▸ What you will do:
Lines from the top of the entries through the line that has "102. Farma HAPPY" must be duplicated exactly, and no others.

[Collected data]

::::::::

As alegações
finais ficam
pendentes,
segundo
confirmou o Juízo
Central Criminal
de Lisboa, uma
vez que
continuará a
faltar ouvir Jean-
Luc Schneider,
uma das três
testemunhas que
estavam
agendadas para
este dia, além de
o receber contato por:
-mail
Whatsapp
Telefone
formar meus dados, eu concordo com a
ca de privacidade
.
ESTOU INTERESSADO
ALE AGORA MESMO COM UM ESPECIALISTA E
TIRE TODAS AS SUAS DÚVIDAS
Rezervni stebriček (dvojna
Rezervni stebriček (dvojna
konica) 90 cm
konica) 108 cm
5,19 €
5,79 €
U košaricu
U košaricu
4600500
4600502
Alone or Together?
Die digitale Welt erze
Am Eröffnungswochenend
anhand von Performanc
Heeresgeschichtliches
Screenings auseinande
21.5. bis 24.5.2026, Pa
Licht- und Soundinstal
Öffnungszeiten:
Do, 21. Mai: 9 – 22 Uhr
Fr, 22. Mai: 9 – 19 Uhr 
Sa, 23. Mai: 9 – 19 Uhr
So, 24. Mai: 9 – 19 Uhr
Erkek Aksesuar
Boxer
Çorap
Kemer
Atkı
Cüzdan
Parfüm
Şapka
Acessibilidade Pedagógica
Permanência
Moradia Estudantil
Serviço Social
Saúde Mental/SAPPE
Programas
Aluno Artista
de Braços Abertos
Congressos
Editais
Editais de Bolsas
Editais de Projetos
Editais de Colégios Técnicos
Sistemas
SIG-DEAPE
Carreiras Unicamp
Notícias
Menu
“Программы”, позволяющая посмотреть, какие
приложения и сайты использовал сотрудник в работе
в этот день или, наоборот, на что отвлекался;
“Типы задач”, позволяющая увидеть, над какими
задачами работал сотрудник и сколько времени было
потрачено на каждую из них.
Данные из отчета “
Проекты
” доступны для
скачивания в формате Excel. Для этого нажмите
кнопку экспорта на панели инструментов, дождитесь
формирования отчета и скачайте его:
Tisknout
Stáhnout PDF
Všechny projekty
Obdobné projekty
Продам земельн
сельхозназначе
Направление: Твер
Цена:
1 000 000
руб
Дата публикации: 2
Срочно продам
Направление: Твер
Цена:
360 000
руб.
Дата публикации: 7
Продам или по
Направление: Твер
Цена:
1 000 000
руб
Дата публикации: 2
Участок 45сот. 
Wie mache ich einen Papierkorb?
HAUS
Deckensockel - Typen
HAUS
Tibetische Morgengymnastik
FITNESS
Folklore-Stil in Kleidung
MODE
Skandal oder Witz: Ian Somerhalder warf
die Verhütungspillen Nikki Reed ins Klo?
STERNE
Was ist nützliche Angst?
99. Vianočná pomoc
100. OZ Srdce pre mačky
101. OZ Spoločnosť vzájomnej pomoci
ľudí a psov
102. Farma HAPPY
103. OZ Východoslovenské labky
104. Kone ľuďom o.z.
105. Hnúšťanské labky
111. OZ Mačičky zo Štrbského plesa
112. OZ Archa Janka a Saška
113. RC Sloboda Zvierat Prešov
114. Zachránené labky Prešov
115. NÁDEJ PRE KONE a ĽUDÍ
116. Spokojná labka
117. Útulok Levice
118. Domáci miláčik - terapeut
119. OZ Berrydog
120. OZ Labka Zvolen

::::::::

▸ Response box:
As alegações
finais ficam
pendentes,
segundo
confirmou o Juízo
Central Criminal
de Lisboa, uma
vez que
continuará a
faltar ouvir Jean-
Luc Schneider,
uma das três
testemunhas que
estavam
agendadas para
este dia, além de
o receber contato por:
-mail
Whatsapp
Telefone
formar meus dados, eu concordo com a
ca de privacidade
.
ESTOU INTERESSADO
ALE AGORA MESMO COM UM ESPECIALISTA E
TIRE TODAS AS SUAS DÚVIDAS
Rezervni stebriček (dvojna
Rezervni stebriček (dvojna
konica) 90 cm
konica) 108 cm
5,19 €
5,79 €
U košaricu
U košaricu
4600500
4600502
Alone or Together?
Die digitale Welt erze
Am Eröffnungswochenend
anhand von Performanc
Heeresgeschichtliches
Screenings auseinande
21.5. bis 24.5.2026, Pa
Licht- und Soundinstal
Öffnungszeiten:
Do, 21. Mai: 9 – 22 Uhr
Fr, 22. Mai: 9 – 19 Uhr 
Sa, 23. Mai: 9 – 19 Uhr
So, 24. Mai: 9 – 19 Uhr
Erkek Aksesuar
Boxer
Çorap
Kemer
Atkı
Cüzdan
Parfüm
Şapka
Acessibilidade Pedagógica
Permanência
Moradia Estudantil
Serviço Social
Saúde Mental/SAPPE
Programas
Aluno Artista
de Braços Abertos
Congressos
Editais
Editais de Bolsas
Editais de Projetos
Editais de Colégios Técnicos
Sistemas
SIG-DEAPE
Carreiras Unicamp
Notícias
Menu
“Программы”, позволяющая посмотреть, какие
приложения и сайты использовал сотрудник в работе
в этот день или, наоборот, на что отвлекался;
“Типы задач”, позволяющая увидеть, над какими
задачами работал сотрудник и сколько времени было
потрачено на каждую из них.
Данные из отчета “
Проекты
” доступны для
скачивания в формате Excel. Для этого нажмите
кнопку экспорта на панели инструментов, дождитесь
формирования отчета и скачайте его:
Tisknout
Stáhnout PDF
Všechny projekty
Obdobné projekty
Продам земельн
сельхозназначе
Направление: Твер
Цена:
1 000 000
руб
Дата публикации: 2
Срочно продам
Направление: Твер
Цена:
360 000
руб.
Дата публикации: 7
Продам или по
Направление: Твер
Цена:
1 000 000
руб
Дата публикации: 2
Участок 45сот. 
Wie mache ich einen Papierkorb?
HAUS
Deckensockel - Typen
HAUS
Tibetische Morgengymnastik
FITNESS
Folklore-Stil in Kleidung
MODE
Skandal oder Witz: Ian Somerhalder warf
die Verhütungspillen Nikki Reed ins Klo?
STERNE
Was ist nützliche Angst?
99. Vianočná pomoc
100. OZ Srdce pre mačky
101. OZ Spoločnosť vzájomnej pomoci
ľudí a psov
102. Farma HAPPY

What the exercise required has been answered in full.